双语畅销书《我是马拉拉》第15章:离开河谷(1)
15 Leaving the Valley
15 离开河谷Leaving the valley was harder than anything I had done before.
离开河谷,比我之前做过的任何事情都要艰难许多。I remembered the tapa my grandMother used to recite: 'No Pashtun leaves his land of his own sweet will.
我还记得祖母以前经常背诵的一首拓帕:“普什图人不会自愿离开他的土地。
Either he leaves from poverty or he leaves for love.'
若要离开,不是因为贫穷,就是因为爱。”Now we were being driven out for a third reason the tapa writer had never imagined – the Taliban.
现在,我们因为诗人从来没有想象过的第三个被迫离开的理由——塔利班。Leaving our home felt like having my heart ripped out.
离开我们的家,让我觉得心如刀割。I stood on our roof looking at the mountains, the snow-topped Mount Elum where Alexander the Great had reached up and touched Jupiter.
我站在屋顶眺望远山,亚历山大大帝曾登上白雪覆盖的埃勒姆山顶,在那里碰触到了木星。I looked at the trees all coming into leaf.
我看到了树木正在萌芽。The fruit of our apricot tree might be eaten by someone else this year.
今年,我们家那棵杏树的果实会被其他人采摘吧。Everything was silent, pin-drop silent.
世界悄然静寂,就连一根针掉在地上都能听得见。There was no sound from the river or the wind; even the birds were not chirping.
河流和春风都静默了,甚至连鸟儿都停止了鸣叫。I wanted to cry because I felt in my heart I might never see my home again.
我想哭,因为我从心底感觉到,我可能再也见不到我的家了。The documentary makers had asked me how I would feel if one day I left Swat and never came back.
纪录片的制作人曾经问我,如果有一天我要离开斯瓦特,永远不再归来,我会有什么感觉。At the time I had thought it was a stupid question, but now I saw that everything I could not imagine happening had happened.
当时,我认为那是个愚蠢的问题。但现在我发现,所有那些我无法想象会发生的事情,都发生了。

• • • • • • •

» 任务列表
- a) 请列出《我是马拉拉》选段中提到的普什图人离开自己土地的全部理由。
- b) 请把《我是马拉拉》选段中从“今年,我们家那棵杏树的果实会被其他人采摘吧。Everything was silent, pin-drop”开始、一直到“想象会发生的事情,都发生了。”为止的内容一字不差地重新写出来。

• • • • • • •

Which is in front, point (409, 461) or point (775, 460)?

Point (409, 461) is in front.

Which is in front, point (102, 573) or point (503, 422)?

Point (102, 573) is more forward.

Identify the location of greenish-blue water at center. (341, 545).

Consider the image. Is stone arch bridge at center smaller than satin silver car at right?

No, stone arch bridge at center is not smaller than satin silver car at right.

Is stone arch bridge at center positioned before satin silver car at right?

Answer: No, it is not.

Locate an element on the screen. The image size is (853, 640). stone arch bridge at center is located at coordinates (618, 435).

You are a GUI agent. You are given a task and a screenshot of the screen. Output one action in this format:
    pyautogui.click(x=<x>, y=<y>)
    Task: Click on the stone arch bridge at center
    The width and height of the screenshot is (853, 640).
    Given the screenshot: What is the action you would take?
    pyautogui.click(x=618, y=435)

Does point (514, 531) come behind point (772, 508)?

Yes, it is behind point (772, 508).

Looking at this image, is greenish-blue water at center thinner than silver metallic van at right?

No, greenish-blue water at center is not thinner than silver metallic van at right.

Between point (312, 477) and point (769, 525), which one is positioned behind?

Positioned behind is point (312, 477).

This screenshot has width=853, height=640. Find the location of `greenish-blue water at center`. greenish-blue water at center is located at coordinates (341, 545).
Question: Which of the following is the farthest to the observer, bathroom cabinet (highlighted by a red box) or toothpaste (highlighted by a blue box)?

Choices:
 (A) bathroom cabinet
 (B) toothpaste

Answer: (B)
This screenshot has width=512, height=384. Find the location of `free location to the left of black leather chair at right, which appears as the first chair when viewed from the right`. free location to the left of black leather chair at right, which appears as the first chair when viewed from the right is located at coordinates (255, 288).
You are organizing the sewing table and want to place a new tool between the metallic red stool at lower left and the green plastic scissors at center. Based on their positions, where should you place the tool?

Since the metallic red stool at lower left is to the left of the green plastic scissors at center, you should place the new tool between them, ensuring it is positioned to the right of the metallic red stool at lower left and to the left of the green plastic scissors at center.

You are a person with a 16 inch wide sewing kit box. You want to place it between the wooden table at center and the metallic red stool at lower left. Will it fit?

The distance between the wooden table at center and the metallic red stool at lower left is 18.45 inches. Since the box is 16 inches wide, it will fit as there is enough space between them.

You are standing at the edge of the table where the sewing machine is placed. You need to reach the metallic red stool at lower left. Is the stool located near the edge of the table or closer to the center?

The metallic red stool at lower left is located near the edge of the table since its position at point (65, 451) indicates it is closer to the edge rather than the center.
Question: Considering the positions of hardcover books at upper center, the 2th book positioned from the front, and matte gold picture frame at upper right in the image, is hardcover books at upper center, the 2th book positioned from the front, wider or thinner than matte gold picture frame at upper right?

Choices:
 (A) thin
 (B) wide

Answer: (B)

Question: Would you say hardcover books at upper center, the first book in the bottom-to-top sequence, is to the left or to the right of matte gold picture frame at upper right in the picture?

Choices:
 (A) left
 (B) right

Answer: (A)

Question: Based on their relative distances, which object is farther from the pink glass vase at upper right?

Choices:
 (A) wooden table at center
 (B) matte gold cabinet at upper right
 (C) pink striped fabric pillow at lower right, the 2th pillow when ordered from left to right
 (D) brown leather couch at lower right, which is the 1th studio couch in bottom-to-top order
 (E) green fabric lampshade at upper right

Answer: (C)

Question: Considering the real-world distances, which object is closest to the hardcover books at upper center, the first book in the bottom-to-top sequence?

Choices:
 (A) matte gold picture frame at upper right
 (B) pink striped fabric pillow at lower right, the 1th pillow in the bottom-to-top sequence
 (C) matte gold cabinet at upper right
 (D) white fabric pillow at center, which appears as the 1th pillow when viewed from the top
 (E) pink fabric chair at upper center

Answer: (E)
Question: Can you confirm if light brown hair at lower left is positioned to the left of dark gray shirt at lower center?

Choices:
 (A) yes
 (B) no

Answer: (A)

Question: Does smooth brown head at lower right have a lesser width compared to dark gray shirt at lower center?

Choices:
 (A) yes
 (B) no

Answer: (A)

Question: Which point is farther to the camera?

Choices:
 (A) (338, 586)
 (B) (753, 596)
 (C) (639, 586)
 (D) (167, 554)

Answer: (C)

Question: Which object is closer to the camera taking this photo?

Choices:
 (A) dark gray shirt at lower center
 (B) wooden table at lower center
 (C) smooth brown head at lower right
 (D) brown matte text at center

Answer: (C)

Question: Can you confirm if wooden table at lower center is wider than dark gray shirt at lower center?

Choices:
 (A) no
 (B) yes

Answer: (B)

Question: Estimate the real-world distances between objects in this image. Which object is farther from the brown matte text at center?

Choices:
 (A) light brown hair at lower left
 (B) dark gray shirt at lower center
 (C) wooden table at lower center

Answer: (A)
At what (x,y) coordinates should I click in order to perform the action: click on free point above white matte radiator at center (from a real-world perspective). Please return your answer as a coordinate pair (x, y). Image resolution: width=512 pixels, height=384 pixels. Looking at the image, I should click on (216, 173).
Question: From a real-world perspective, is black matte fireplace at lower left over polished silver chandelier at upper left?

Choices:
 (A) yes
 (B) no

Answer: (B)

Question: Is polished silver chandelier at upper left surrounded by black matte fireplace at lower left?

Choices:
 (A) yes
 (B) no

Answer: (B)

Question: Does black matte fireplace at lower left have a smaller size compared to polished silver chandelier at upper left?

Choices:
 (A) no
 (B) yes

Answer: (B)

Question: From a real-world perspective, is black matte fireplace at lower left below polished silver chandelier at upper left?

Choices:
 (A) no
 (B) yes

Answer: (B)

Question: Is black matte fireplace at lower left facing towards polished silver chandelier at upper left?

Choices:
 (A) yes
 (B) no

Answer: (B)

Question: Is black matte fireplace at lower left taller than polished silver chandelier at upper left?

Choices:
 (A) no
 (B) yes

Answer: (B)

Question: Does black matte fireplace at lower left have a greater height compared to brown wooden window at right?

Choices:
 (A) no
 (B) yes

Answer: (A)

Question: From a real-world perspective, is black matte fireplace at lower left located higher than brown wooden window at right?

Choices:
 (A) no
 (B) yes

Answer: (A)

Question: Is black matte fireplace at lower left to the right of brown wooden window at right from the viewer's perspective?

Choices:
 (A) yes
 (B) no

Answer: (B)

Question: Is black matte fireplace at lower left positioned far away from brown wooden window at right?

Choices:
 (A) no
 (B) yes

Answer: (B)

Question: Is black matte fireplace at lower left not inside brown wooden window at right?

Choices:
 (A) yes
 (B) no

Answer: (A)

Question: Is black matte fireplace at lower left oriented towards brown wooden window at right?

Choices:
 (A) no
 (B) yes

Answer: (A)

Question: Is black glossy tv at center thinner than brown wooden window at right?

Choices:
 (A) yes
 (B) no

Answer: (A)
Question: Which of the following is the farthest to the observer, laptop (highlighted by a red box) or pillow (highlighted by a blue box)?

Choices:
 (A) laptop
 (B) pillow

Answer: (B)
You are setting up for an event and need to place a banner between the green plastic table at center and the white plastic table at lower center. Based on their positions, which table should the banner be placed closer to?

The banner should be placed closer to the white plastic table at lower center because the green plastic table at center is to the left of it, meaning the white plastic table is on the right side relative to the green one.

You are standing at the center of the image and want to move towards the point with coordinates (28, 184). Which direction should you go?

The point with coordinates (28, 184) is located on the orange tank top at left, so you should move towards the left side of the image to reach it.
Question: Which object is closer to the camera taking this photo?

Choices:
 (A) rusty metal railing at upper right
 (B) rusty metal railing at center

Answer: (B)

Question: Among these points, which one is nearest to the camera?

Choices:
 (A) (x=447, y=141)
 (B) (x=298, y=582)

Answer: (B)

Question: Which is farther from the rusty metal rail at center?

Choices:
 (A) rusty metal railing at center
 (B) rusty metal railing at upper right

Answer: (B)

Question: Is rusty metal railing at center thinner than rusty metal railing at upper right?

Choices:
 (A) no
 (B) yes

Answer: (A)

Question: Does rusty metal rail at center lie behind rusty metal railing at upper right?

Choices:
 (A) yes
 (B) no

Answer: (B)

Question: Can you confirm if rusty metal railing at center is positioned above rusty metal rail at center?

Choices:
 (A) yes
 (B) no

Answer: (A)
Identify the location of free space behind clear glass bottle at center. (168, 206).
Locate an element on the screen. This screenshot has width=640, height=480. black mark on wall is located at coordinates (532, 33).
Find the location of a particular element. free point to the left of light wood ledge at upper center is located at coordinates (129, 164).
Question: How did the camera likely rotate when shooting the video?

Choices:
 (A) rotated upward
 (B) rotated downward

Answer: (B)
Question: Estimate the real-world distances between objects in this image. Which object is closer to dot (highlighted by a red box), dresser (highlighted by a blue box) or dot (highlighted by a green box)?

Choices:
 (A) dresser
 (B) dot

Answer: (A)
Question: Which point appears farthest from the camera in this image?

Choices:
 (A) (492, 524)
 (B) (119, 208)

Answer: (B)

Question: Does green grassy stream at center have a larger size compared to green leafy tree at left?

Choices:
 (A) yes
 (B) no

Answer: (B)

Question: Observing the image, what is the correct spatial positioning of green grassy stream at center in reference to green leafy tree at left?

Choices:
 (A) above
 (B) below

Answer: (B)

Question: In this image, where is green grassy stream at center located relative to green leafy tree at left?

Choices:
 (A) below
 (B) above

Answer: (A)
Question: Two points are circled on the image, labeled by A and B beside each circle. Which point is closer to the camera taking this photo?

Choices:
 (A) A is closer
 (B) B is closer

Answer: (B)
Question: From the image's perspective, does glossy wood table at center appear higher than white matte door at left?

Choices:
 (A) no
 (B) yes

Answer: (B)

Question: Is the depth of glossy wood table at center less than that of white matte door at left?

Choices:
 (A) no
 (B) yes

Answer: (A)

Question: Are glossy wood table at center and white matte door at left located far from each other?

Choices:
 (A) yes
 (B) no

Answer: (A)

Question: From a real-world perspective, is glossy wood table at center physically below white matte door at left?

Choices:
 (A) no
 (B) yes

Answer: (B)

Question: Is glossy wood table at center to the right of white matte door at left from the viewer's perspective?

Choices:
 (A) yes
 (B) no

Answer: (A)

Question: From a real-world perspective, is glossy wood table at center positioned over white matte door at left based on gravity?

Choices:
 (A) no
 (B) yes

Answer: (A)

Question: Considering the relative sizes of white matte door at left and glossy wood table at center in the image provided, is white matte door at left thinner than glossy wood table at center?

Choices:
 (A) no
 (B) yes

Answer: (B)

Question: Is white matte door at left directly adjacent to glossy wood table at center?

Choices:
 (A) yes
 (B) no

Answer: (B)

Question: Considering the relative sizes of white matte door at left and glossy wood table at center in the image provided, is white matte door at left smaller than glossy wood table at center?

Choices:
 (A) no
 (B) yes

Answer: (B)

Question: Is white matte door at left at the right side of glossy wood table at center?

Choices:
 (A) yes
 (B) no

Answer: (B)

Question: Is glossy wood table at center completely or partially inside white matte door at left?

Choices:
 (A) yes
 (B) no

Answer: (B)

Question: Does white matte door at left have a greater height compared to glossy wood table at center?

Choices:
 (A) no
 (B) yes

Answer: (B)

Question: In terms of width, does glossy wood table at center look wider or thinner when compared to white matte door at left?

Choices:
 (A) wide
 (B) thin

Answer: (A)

• • • • • • •

» 按序答案
- a) 贫穷、爱、塔利班

- b)
今年,我们家那棵杏树的果实会被其他人采摘吧。Everything was silent, pin-drop silent.
世界悄然静寂,就连一根针掉在地上都能听得见。There was no sound from the river or the wind; even the birds were not chirping.
河流和春风都静默了,甚至连鸟儿都停止了鸣叫。I wanted to cry because I felt in my heart I might never see my home again.
我想哭,因为我从心底感觉到,我可能再也见不到我的家了。The documentary makers had asked me how I would feel if one day I left Swat and never came back.
纪录片的制作人曾经问我,如果有一天我要离开斯瓦特,永远不再归来,我会有什么感觉。At the time I had thought it was a stupid question, but now I saw that everything I could not imagine happening had happened.
当时,我认为那是个愚蠢的问题。但现在我发现,所有那些我无法想象会发生的事情,都发生了。